WORK TASK: Print the line where "left eye: (303, 173)" occurs and every line that follows it in the data below, ending with the last line, precisely as written.
━━━ EXERCISE INPUTS ━━━
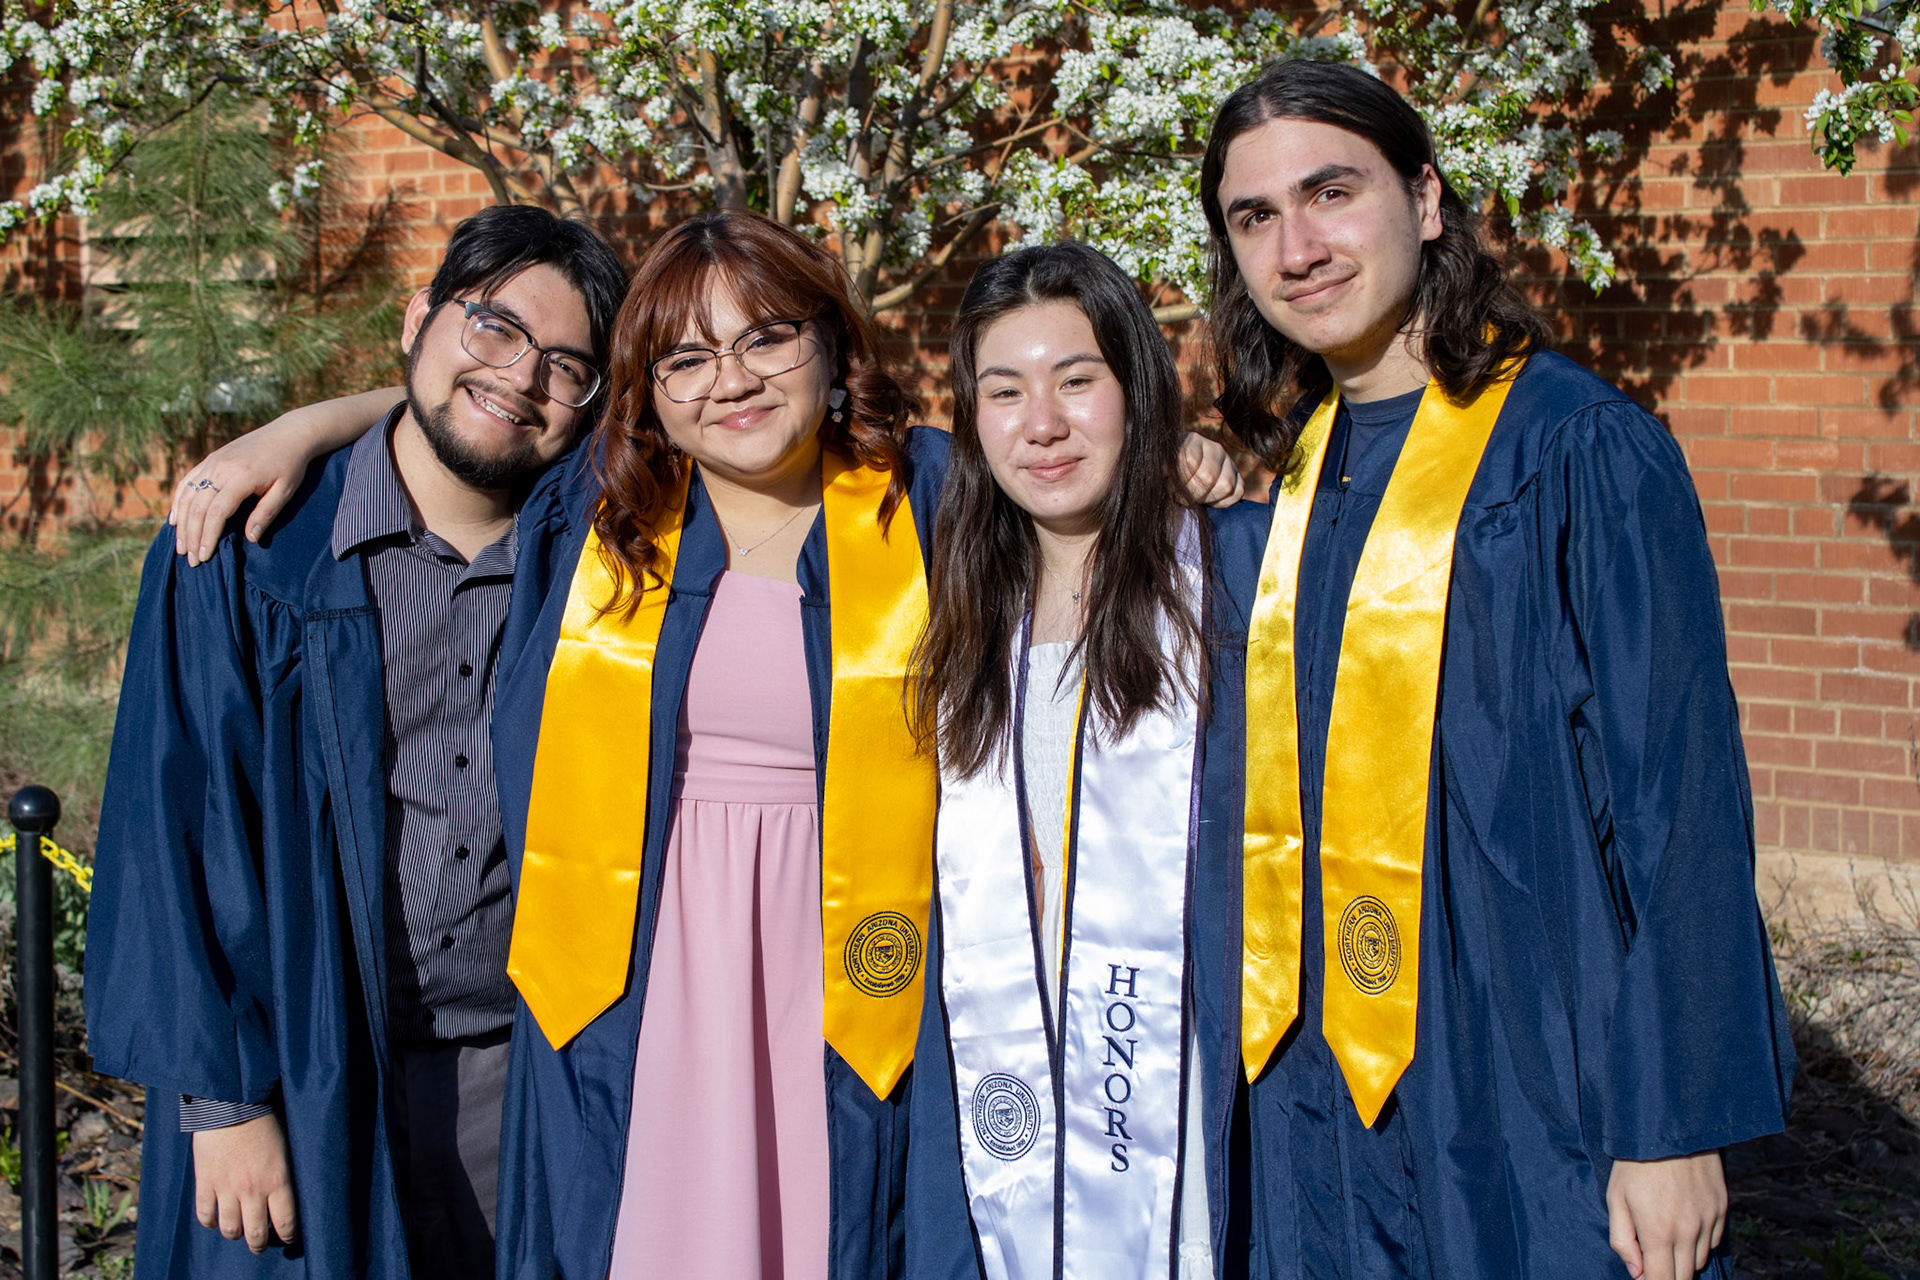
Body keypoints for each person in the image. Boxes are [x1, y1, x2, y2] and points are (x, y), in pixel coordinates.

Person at [1196, 59, 1797, 1280]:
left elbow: (1675, 799)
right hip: (1323, 1089)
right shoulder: (1306, 475)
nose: (1295, 245)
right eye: (1253, 216)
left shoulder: (1576, 451)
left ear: (1425, 200)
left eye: (1330, 192)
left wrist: (1672, 1124)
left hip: (1533, 1065)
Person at [85, 203, 629, 1278]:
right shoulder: (253, 556)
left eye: (566, 364)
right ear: (418, 316)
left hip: (519, 1085)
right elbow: (174, 825)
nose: (520, 377)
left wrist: (314, 414)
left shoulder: (607, 558)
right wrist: (225, 1098)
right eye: (494, 328)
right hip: (301, 1072)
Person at [901, 241, 1268, 1280]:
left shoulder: (1230, 575)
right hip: (1002, 1081)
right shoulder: (953, 597)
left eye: (1077, 380)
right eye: (1004, 390)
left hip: (1174, 1092)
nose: (1043, 424)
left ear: (1136, 386)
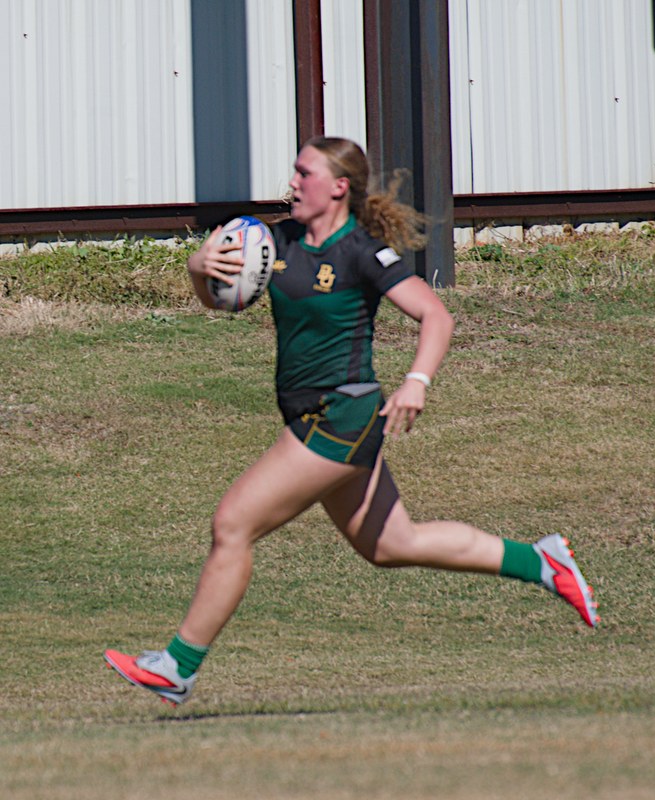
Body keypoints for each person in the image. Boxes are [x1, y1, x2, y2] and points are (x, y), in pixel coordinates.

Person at [104, 137, 599, 706]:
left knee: (233, 525)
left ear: (338, 186)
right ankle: (539, 562)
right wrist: (198, 268)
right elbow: (221, 301)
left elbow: (435, 314)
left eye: (303, 173)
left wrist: (417, 381)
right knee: (392, 545)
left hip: (342, 415)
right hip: (314, 415)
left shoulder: (361, 252)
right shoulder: (275, 241)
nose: (291, 183)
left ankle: (177, 666)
━━━
TASK SOLUTION:
left eye: (303, 173)
left wrist: (417, 381)
right knee: (392, 545)
left hip: (342, 415)
right hip: (314, 415)
left shoulder: (361, 252)
right shoulder: (275, 241)
nose: (291, 183)
left ankle: (177, 666)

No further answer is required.